An easily way to generate a list of filenames is with the find
command.
$ find ./sample
./sample
./sample/file1
./sample/file2
./sample/file2
$ find ./sample | cpio -o > /media/myusb/sample.cpio
1 block
This is great, but the file is uncompressed. To compress it, use gzip
.
$ find ./sample | cpio -ov gzip > /media/myusb/sample.cpio.gz
Other options you may use include -v
for verbose and -depth
to specify folder depth.
2) Copy-in mode
Whereas copy-out mode creates an archive, we can use copy-in to extract the archive contents. Simply pass in the -i
or --extract
option, and pass in the archive through standard input.

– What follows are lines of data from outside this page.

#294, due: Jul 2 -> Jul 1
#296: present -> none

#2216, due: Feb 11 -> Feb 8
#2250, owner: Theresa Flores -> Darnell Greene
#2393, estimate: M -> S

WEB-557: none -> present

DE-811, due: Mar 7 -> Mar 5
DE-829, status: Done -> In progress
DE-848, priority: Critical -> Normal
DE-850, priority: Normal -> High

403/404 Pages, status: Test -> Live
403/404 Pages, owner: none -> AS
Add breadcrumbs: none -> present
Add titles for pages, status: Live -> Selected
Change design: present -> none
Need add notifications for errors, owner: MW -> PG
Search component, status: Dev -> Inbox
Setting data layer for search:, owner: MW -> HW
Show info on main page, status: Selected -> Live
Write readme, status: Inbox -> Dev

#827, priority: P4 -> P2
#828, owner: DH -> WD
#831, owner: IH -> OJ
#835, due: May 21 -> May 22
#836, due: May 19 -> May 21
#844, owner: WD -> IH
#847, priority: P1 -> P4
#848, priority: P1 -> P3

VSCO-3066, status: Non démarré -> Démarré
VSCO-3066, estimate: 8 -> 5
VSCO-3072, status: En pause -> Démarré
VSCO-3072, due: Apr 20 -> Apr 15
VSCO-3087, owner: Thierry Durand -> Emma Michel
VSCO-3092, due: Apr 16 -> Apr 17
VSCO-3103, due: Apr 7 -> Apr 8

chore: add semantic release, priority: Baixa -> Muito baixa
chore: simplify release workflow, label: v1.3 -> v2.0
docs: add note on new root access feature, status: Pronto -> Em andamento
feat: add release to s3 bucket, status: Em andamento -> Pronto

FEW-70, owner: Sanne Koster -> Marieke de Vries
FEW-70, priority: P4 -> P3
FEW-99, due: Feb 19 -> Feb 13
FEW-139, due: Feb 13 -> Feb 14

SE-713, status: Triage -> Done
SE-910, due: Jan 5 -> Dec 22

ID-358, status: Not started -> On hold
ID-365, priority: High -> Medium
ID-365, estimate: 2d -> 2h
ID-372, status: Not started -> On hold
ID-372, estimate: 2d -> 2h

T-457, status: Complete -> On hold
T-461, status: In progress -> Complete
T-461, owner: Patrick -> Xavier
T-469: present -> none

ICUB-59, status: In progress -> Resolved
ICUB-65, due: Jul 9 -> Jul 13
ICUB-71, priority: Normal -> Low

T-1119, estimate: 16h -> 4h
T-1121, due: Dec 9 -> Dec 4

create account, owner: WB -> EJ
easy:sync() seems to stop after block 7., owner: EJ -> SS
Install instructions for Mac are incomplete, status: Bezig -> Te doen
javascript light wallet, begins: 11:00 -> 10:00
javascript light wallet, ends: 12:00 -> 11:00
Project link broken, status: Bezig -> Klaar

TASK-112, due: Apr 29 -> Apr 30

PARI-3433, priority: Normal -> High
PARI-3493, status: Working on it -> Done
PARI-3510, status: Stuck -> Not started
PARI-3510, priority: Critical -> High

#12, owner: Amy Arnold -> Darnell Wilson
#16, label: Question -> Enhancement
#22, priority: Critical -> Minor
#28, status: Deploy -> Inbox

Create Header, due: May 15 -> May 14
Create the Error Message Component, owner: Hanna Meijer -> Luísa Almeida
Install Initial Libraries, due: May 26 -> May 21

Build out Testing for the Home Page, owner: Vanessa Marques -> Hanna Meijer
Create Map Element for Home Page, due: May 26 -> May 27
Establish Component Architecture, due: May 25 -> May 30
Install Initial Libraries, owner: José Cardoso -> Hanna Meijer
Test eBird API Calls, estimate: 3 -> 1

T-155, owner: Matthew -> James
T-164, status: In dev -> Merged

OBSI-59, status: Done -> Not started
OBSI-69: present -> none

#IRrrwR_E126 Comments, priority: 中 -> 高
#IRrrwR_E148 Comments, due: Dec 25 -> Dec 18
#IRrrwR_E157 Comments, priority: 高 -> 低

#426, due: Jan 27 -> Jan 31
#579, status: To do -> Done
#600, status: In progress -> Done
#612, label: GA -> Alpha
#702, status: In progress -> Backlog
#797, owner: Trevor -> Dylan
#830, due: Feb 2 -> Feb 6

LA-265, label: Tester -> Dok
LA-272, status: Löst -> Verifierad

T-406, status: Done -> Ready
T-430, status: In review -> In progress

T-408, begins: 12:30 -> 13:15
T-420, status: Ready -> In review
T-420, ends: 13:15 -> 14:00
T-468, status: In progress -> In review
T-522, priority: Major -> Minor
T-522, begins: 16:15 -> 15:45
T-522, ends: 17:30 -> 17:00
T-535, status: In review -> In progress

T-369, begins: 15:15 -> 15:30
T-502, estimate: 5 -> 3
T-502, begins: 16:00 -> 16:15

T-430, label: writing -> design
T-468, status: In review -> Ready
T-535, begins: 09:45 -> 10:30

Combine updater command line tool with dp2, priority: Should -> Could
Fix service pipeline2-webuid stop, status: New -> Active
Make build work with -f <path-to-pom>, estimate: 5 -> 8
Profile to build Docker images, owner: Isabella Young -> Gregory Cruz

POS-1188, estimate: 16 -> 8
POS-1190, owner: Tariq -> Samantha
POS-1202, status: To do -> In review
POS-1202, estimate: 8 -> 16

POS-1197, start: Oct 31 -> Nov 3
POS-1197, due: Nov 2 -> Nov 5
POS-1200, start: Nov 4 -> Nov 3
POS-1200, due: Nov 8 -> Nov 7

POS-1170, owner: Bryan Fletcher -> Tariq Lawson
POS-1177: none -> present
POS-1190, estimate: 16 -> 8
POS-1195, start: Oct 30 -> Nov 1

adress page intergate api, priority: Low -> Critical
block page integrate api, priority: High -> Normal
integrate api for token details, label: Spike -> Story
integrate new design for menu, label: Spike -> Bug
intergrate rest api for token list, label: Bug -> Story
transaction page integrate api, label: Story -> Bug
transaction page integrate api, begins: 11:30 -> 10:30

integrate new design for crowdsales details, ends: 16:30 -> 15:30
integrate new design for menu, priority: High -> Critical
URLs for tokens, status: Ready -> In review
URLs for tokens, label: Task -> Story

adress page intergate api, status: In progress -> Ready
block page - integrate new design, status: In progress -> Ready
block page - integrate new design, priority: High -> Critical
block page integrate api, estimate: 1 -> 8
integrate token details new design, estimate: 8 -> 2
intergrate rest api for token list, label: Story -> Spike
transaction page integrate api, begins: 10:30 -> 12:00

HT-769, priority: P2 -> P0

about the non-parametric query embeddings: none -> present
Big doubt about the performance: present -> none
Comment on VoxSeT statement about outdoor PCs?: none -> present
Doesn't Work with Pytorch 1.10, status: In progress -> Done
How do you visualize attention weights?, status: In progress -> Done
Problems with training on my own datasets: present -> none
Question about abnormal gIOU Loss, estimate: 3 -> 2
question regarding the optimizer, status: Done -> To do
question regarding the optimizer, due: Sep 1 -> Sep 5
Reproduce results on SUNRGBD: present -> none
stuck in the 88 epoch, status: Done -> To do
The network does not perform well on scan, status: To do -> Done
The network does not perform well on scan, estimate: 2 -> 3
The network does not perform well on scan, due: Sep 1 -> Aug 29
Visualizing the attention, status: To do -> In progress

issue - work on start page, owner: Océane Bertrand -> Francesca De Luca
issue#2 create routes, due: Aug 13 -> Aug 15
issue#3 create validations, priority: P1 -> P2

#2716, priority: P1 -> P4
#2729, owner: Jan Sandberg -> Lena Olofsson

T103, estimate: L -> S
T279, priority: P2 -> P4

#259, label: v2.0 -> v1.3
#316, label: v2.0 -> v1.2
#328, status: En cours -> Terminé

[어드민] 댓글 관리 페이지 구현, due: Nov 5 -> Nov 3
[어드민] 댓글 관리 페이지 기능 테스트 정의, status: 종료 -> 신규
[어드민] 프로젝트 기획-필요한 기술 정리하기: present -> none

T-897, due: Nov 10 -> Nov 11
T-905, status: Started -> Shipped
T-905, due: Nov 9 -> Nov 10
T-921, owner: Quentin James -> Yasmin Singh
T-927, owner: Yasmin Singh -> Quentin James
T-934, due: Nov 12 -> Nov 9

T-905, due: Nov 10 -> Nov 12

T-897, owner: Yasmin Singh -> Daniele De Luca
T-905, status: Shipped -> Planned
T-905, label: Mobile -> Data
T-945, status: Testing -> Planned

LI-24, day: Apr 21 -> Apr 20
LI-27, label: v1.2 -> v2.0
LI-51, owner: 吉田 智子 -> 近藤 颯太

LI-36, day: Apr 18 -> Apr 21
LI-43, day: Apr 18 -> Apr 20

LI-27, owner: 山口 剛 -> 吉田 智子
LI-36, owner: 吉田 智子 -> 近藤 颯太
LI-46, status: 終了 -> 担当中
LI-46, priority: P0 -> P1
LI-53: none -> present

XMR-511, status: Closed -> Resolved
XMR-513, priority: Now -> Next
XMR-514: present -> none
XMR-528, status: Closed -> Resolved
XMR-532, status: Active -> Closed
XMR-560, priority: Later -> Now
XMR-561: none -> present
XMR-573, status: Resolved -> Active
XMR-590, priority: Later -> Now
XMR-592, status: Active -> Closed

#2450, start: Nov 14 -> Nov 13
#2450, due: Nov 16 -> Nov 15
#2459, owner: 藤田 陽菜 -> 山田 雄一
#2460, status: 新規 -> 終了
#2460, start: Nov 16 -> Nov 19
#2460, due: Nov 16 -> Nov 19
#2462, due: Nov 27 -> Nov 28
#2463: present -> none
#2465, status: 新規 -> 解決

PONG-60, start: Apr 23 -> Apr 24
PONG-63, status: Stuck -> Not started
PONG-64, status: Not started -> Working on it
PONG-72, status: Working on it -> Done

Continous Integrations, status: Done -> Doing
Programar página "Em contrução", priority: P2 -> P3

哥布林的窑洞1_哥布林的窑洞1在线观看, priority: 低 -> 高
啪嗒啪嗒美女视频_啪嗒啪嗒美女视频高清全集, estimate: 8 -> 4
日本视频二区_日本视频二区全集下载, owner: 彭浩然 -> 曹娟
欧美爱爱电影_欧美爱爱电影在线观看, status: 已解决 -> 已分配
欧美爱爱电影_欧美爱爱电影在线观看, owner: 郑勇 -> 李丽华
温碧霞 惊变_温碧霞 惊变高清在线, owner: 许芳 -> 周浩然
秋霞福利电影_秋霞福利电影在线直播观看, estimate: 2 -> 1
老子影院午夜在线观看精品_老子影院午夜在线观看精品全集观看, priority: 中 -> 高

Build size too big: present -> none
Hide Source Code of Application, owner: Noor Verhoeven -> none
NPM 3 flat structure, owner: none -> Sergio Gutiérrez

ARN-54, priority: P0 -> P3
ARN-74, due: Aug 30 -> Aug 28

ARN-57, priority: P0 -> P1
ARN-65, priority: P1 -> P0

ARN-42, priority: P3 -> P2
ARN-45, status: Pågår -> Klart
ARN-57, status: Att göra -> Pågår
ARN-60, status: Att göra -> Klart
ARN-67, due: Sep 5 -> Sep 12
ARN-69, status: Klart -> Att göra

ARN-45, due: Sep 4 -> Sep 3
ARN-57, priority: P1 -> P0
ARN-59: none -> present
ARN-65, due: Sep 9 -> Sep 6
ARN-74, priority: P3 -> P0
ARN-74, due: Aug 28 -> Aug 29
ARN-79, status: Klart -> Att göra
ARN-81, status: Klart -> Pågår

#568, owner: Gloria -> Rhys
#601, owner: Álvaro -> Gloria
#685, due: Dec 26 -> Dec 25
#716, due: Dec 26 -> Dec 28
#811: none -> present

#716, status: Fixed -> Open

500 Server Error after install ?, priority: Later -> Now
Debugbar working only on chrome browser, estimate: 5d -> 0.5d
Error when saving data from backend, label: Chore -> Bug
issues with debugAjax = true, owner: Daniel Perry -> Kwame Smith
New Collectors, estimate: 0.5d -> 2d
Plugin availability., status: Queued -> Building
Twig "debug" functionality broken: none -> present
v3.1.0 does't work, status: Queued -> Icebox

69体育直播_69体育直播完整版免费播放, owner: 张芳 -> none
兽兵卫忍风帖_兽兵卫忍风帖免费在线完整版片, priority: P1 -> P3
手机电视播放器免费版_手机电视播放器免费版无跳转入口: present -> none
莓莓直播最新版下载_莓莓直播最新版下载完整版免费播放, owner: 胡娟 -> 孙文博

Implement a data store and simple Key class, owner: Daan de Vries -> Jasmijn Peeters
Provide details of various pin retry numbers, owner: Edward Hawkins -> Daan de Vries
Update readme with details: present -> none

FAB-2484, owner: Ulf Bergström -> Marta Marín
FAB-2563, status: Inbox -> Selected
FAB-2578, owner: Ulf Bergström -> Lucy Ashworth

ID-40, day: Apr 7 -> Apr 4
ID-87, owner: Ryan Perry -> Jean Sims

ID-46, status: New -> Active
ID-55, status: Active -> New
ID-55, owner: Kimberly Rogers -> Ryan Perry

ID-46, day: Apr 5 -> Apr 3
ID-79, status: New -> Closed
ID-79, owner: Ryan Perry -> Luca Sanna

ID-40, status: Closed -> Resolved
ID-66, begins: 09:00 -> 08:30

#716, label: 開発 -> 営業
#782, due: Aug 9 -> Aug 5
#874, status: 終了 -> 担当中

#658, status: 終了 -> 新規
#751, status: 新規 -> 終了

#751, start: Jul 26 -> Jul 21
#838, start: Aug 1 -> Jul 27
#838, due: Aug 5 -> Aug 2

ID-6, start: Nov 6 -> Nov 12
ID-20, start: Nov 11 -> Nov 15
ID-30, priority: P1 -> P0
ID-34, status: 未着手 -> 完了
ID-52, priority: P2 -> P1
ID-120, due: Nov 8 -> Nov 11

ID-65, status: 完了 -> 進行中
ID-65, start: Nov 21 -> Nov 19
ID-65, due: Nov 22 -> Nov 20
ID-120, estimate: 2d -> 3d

$ cpio -i < /media/myusb/sample.cpio
# If compressed:
$ gunzip -c /media/myusb/sample.cpio.gz | cpio -i
The -c
option of gunzip
outputs the contents to standard out.
3) Copy-pass mode
The third mode is copy-pass, which is useful for moving files from one directory tree to another without creating an intermediate archive. This mode can be thought of as a combination of the two mentioned above. To activate copy-pass mode, use -p
or the --pass-through
option.
More options
Here is a list of more options you can use with the cpio
command.
-a|--reset-access-time
- Reset the access time of each file so it doesn't appear to have been read.
-A|--append
- For use with copy-out mode - appends data to an existing archive.
-F|--file=filename
- Archive the filename instead of using the default standard in.
-I filename
- Use specified filename instead of standard in.
--no-absolute-filenames
- Extract relative to the current directory, even if a full pathname is given.
-O filename
- Use specified filename instead of default standard out.
-u|--unconditional
- Replace all files without asking for verification.